Debugging the right way

Things worked before, and now they don’t; this is related somehow to my Postgres installation. At some point, I managed to install the wrong version, 12 instead of 9.6. That either means I installed another version and set it as the default, or wiped out the old one.

How can I check what versions I have? Running ls /etc/postgresql/ showed folders for both 12 and 9.6. I first tried just removing the folder for v12, but it wasn’t enough.

So I turned to Google. This AskUbuntu question was helpful, and this time I actually read the question and answer carefully. I saw that the second of three code snippets would show me all the Postgres-related packages that I had, so after running that I was able to remove the ones related to v12.

Now back to the original problem—the error was referring to a file calle postgis.control not existing. Presumably that means that PostGIS isn’t installed; but I didn’t think we were using PostGIS …

Then I remembered one team member’s work having something to do with shapefiles. I wasn’t in the core loop of people on that workstream, so I only heard about it at weekly team meetings. Could it be related to this?

Yup—a look at the commit history showed a few PRs related to adding some district-level shapefiles to our database. And I saw a change to our setup script that told me exactly what I needed to install. Two packages: postgresql-9.6-postgis-2.4-scripts and postgresql-9.6-postgis-2.4. A sudo apt-get install of those two, then the original command, and suddenly everything was fine.

What happened?

In hindsight, it is obvious why I had messed up my installations. When I was copy/pasting code snippets and installing and uninstalling things simply hoping that they would work, there was, of course, no hope.
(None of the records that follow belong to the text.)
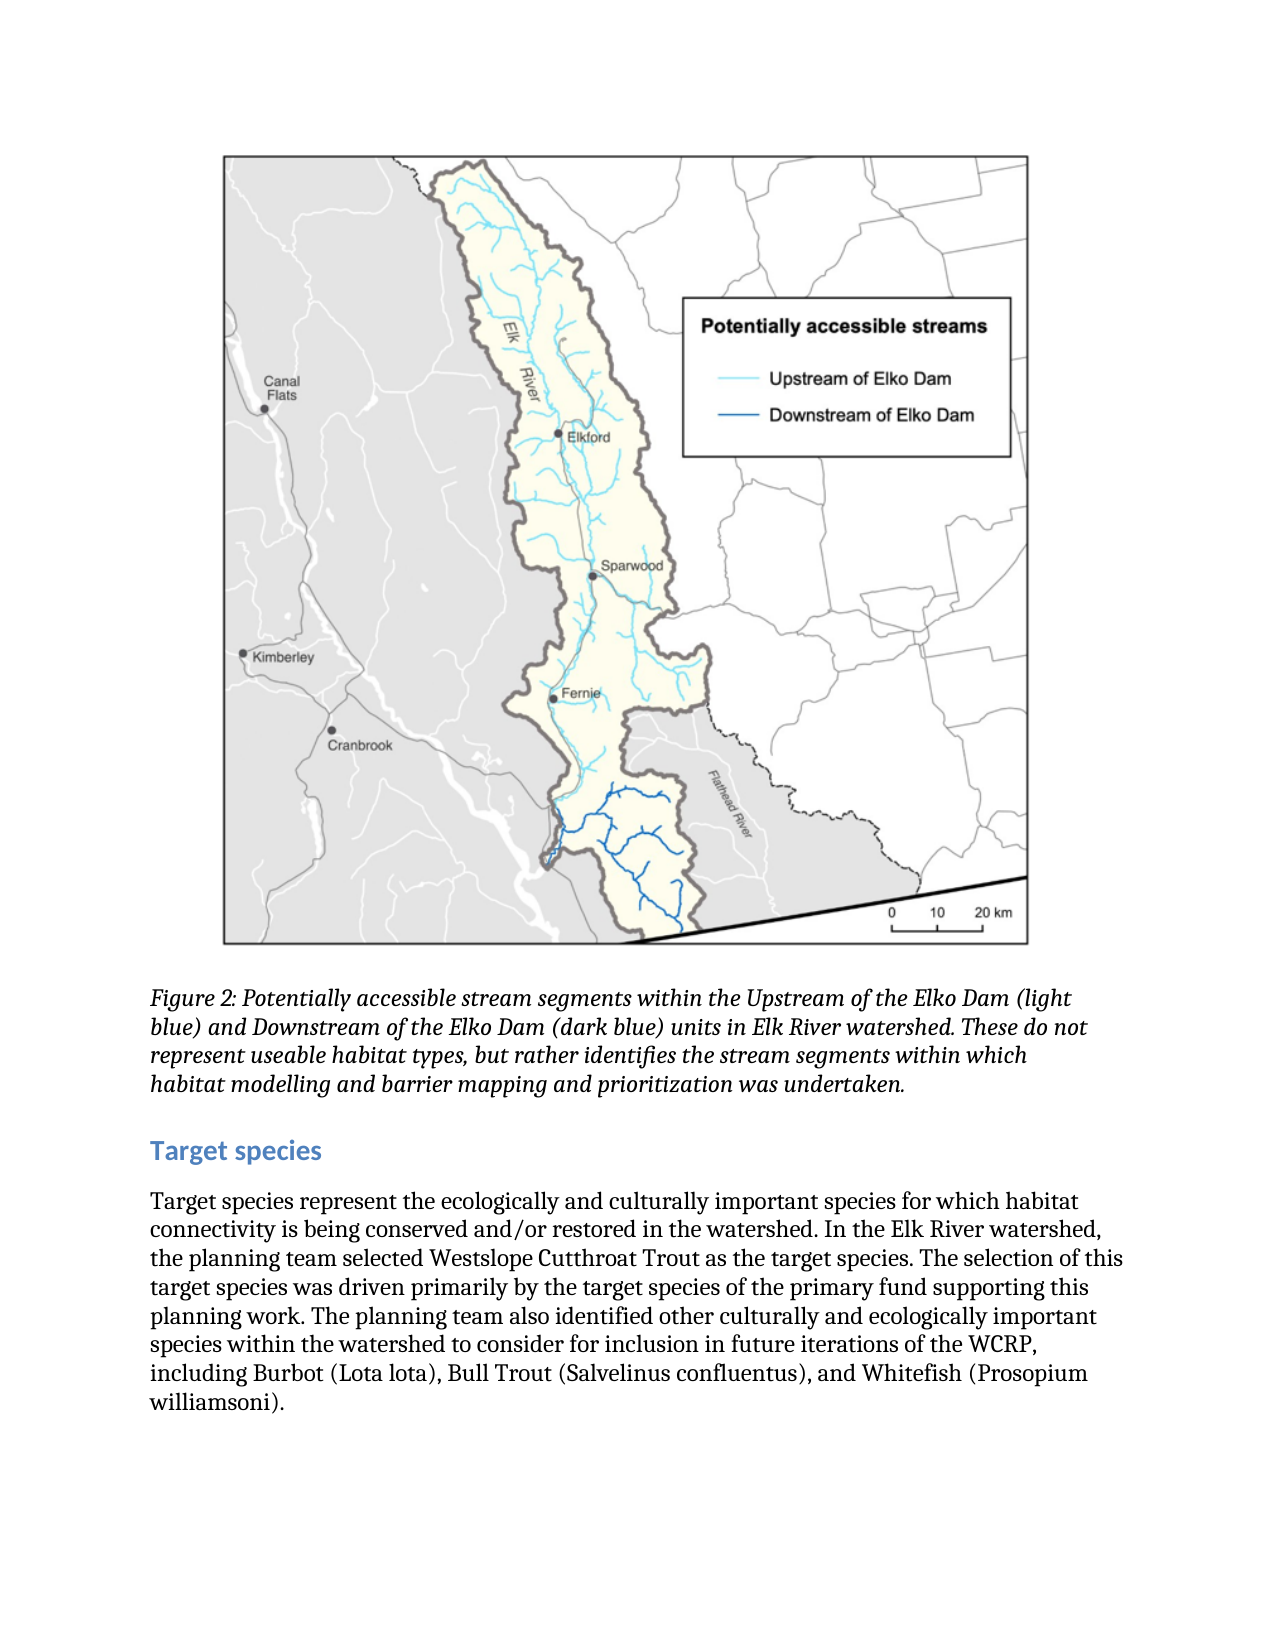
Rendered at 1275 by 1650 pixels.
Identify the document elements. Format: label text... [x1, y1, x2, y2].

subtitle Target species [150, 1132, 1125, 1168]
table_header Figure 2: Potentially accessible stream segments within the Upstream of the Elko Dam (light blue) and Downstream of the Elko Dam (dark blue) units in Elk River watershed. These do not represent useable habitat types, but rather identifies the stream segments within which habitat modelling and barrier mapping and prioritization was undertaken. [139, 150, 1114, 1111]
picture [214, 150, 1038, 963]
text Target species represent the ecologically and culturally important species for which habitat connectivity is being conserved and/or restored in the watershed. In the Elk River watershed, the planning team selected Westslope Cutthroat Trout as the target species. The selection of this target species was driven primarily by the target species of the primary fund supporting this planning work. The planning team also identified other culturally and ecologically important species within the watershed to consider for inclusion in future iterations of the WCRP, including Burbot (Lota lota), Bull Trout (Salvelinus confluentus), and Whitefish (Prosopium williamsoni). [150, 1187, 1125, 1417]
What else would have happened?

And yet this attitude is all too common. Evans’ post above has helped me to identify when I’m feeling this way debugging something new. Being aware of it helps me to reign that instinct in.
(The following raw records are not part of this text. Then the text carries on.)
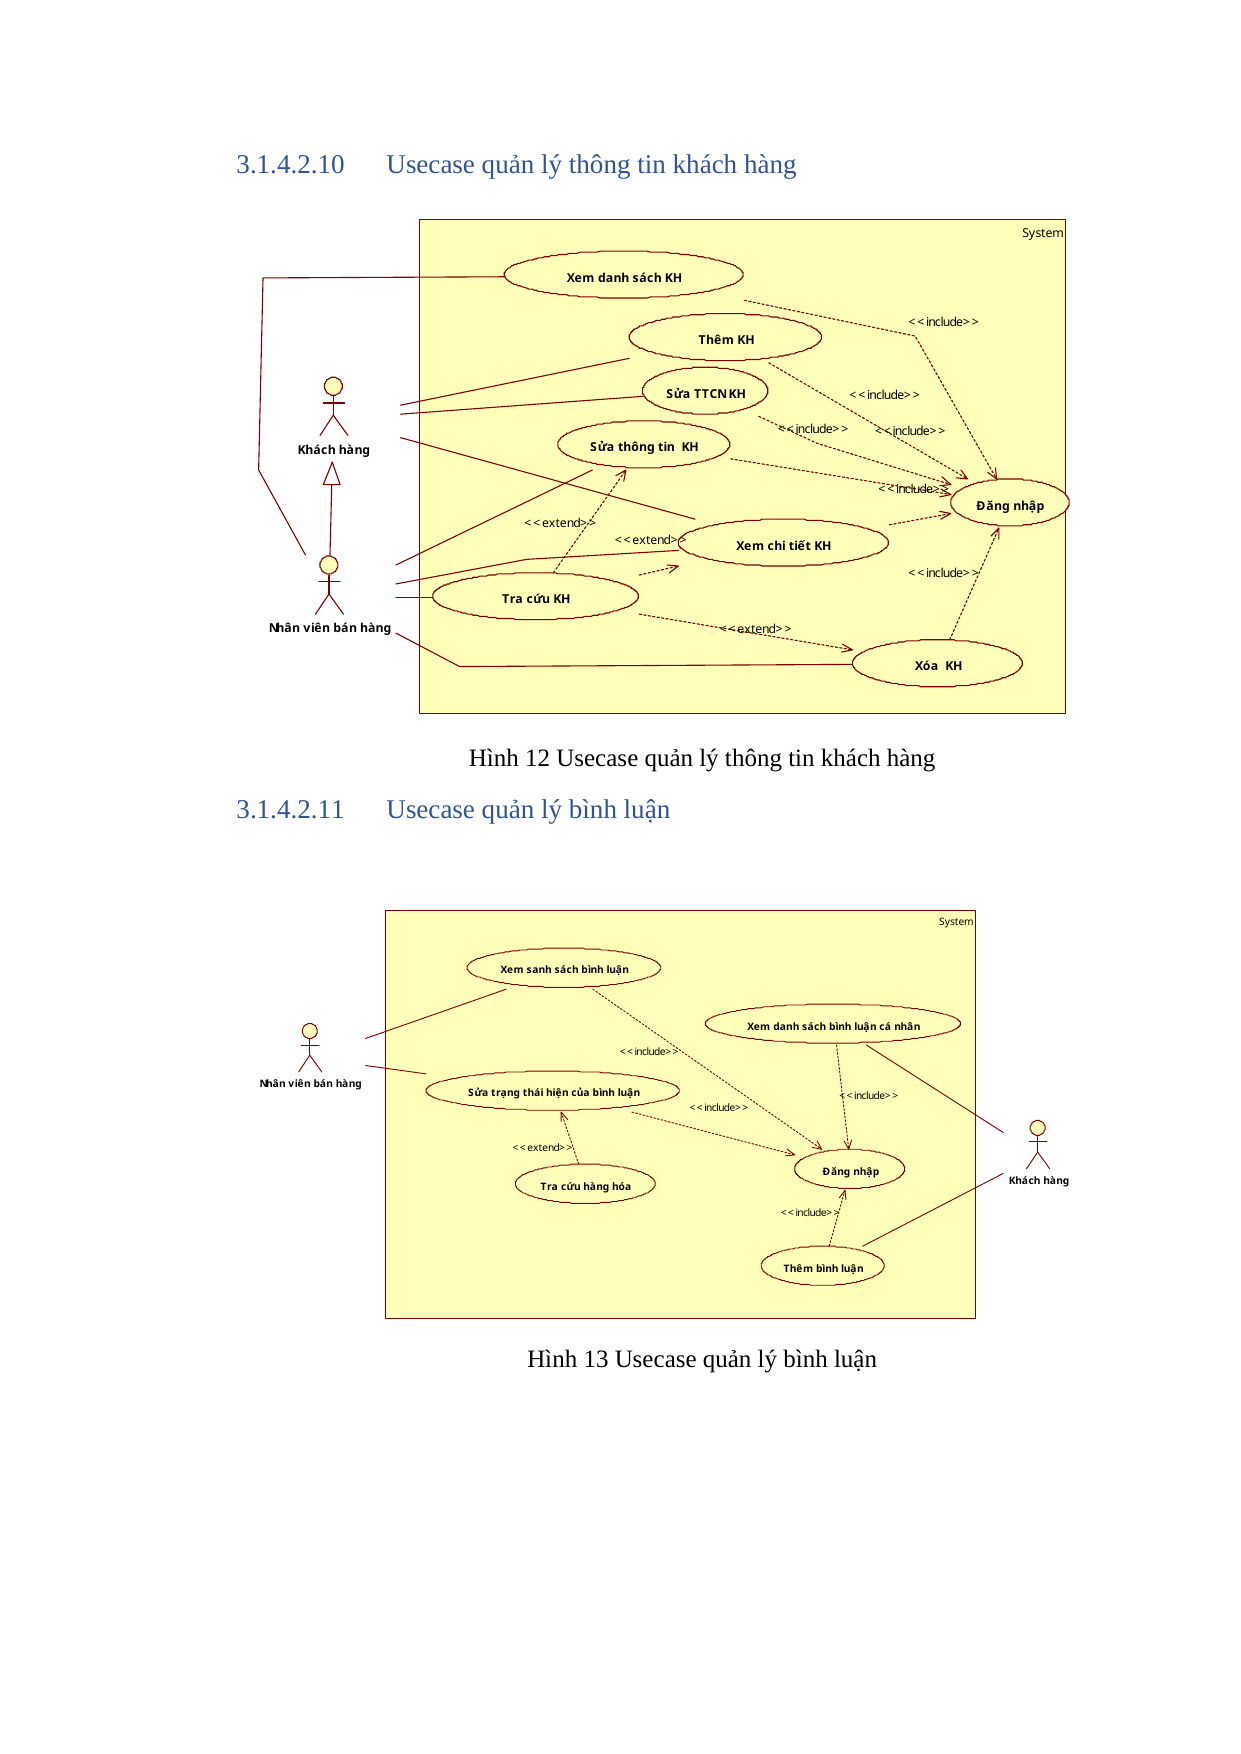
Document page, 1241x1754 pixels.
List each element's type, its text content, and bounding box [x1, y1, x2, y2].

text Hình 12 Usecase quản lý thông tin khách hàng [236, 743, 1092, 772]
text Hình 13 Usecase quản lý bình luận [236, 1344, 1092, 1373]
subtitle Usecase quản lý thông tin khách hàng [236, 148, 1092, 179]
subtitle Usecase quản lý bình luận [236, 793, 1092, 824]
I also now realize what the source of the “breakthroughs,” when I feel like I truly understand something, actually is. They happen when I can overcome this attitude that the tools are just too complex for me to understand, and when I start reasoning about the system logically instead.

Put otherwise, it’s not breaking through technology—it’s breaking through a mental block which gets in the way of systematic debugging.

Connections to teaching

I think this is also one of the reasons I get so much satisfaction out of helping and teaching people. People will come to me with attitudes just like the one I had above:

  • “I don’t know what’s going on”
  • “I don’t know where to start”
  • “It just doesn’t work”
  • “All the StackOverflow answers mentioned something about <thing they’ve never heard of>”
  • “Something’s wrong but I don’t know what”
  • etc …

I try to remember those breakthrough moments—when something finally clicks, when I understand how something really works, when I realize that the system is not, in fact, too hard for me to understand. Passing those on to others—helping them to realize “yes, I can do this”—is immensely satisfying.

I think that our field makes it easy to feel like you’re in over your head or that everyone around you is smarter than you. Maybe it’s because tech moves so fast; maybe it’s because there are so many posturing men out there; maybe it’s because reasoning about abstractions is hard. Whatever it may be, I enjoy helping people to break down those barriers, and to learn how to solve problems without flailing like I did here.